Turkey: The Hot New Tourist Draw

Twenty years ago, Bodrum, Turkey, seemed like a town that time had forgotten. "It was a small fishing village," remembers Atlantic Records Chairman Ahmet Ertegun. "The main activities were fishing and sponge diving, as well as work in agriculture -- citrus trees, olive trees." There were a few foreigners to be found haggling over prices with merchants at the bazaar, and a handful of tourists viewing the city's ancient ruins.

A visitor returning today would hardly know Bodrum. The town's 185-slip marina is already too small for the flotilla of yachts anchored there from ports as distant as Oslo and Southampton. On the other side of the harbor, near the 15th century Crusader castle that dominates the town, about 200 gulets -- motor-equipped sailboats built by local craftsmen -- take tourists out for a week or a month in the unspoiled waters off Turkey's Aegean and Mediterranean coasts. Halicarnas, an enormous open-air disco, pumps music and shoots lasers until dawn. Ertegun, who was born in Istanbul and came to the U.S. as a boy, now owns a sumptuous villa in Bodrum where he entertains such glitterati as Mick Jagger and Oscar de la Renta.

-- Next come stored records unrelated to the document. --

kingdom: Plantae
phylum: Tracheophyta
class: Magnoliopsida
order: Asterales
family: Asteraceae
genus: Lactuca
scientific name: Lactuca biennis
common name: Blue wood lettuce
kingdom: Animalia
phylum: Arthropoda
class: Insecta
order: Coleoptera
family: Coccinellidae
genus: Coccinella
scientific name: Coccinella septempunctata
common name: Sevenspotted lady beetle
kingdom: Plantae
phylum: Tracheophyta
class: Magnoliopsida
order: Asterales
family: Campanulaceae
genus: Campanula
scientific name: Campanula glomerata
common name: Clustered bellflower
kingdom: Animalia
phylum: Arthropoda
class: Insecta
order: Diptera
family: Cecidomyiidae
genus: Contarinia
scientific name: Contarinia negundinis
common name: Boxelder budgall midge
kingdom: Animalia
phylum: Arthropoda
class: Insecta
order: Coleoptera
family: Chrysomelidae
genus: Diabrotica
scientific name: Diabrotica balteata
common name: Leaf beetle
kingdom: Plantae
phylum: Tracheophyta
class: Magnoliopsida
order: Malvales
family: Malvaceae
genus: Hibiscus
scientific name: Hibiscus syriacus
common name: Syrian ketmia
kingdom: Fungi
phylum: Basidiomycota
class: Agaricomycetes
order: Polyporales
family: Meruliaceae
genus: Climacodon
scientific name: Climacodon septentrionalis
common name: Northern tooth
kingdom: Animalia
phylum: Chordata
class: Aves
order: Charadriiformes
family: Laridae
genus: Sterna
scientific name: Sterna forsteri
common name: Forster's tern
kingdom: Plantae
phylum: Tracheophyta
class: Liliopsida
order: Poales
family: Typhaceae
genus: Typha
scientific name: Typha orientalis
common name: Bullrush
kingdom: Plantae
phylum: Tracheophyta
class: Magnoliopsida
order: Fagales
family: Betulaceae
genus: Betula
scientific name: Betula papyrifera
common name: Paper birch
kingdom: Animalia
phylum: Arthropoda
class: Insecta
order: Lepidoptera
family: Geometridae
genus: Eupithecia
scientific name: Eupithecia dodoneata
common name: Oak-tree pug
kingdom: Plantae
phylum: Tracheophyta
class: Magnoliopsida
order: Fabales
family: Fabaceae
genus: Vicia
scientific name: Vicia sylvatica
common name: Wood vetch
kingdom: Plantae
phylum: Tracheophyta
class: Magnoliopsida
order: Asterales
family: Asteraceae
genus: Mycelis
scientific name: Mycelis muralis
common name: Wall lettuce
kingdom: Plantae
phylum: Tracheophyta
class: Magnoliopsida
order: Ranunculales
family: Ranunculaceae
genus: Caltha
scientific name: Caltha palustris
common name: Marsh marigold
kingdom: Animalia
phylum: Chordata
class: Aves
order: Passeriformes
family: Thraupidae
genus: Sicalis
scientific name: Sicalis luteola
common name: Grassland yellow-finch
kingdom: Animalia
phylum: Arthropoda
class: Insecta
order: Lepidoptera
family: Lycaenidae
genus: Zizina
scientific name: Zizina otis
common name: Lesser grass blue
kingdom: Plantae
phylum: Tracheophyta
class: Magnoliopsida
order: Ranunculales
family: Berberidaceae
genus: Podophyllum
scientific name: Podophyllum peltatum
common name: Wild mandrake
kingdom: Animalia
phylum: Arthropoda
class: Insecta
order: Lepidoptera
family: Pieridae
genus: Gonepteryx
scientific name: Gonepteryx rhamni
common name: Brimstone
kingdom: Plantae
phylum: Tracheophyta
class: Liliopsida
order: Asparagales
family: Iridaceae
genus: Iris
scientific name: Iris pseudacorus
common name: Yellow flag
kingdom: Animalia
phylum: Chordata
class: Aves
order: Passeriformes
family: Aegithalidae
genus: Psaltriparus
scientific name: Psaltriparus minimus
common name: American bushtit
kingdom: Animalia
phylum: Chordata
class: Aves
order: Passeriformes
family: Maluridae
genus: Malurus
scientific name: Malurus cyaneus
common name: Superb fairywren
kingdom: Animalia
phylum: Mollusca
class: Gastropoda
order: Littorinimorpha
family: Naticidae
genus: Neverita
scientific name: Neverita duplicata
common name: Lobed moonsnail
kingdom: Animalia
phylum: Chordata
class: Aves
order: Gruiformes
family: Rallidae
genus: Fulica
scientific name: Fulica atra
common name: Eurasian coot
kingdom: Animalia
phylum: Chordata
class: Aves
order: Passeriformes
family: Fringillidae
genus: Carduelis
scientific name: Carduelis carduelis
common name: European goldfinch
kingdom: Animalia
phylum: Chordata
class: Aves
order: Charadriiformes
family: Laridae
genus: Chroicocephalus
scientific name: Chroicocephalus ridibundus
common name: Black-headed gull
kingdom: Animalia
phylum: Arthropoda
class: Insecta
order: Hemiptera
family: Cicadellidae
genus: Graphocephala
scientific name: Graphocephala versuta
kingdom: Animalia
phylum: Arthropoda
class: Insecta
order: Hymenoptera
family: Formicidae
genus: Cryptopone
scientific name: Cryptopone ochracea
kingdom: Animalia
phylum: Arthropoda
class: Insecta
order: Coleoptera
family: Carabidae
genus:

Bodrum is at the center of a tourism explosion that has taken Turkey by surprise. Over the past several years the country has evolved from a quiet, almost isolated land into one of the hottest tourist spots in Europe. Veteran pleasure seekers from all over the world are targeting the country for its gorgeous azure water, unparalleled archaeology and bargain-basement prices. "It was a white spot on the map," says Heinrich Aken, a medical researcher from Bonn. "Everyone has already seen Greece, Italy, Spain, Morocco and Algeria. Turkey is the only thing left in the Mediterranean." Explains a Japanese traveler: "The life-style here is exotic." Nalbantoglu Gunduz, owner of a successful chartering company in Bodrum, has an uncomplicated view of the Turkish tourism boom. Says Gunduz with a shrug: "C'est la mode."

Only a few years ago, "no one knew anything about Turkey," says Gordon Roberts, a Briton who retired from the publishing industry two years ago, and now spends nine months each year sailing off the Turkish coast with his wife. "It used to be an absolute backwater. Midnight Express was the only thing that people knew about the place." (Turkey does have stringent drug laws, and travelers caught with even one gram of hashish risk a heavy jail term.)

Today's tourists are discovering a Turkey that transcends popular stereotypes. In Istanbul they jam the Topkapi Palace to gaze at the 400-room harem of the sultanate and to view its incomparable treasury of emeralds, diamonds, gold and ivory. They pack the Blue Mosque and the other masterpieces of Mehmet Aga, Turkey's great 17th century architect. Bargain hunters fill the cavernous covered bazaar looking for rugs, leather goods and gold. To the south, near Izmir, tour guides jockey for position at the ruins of Ephesus, where the main attraction is the Temple of Artemis, one of the Seven Wonders of the Ancient World. In Cappadocia, the eerie area in Central Anatolia where thousands of monks lived in conical towers of rock during the early Christian period, 22 tourist buses were recently parked together.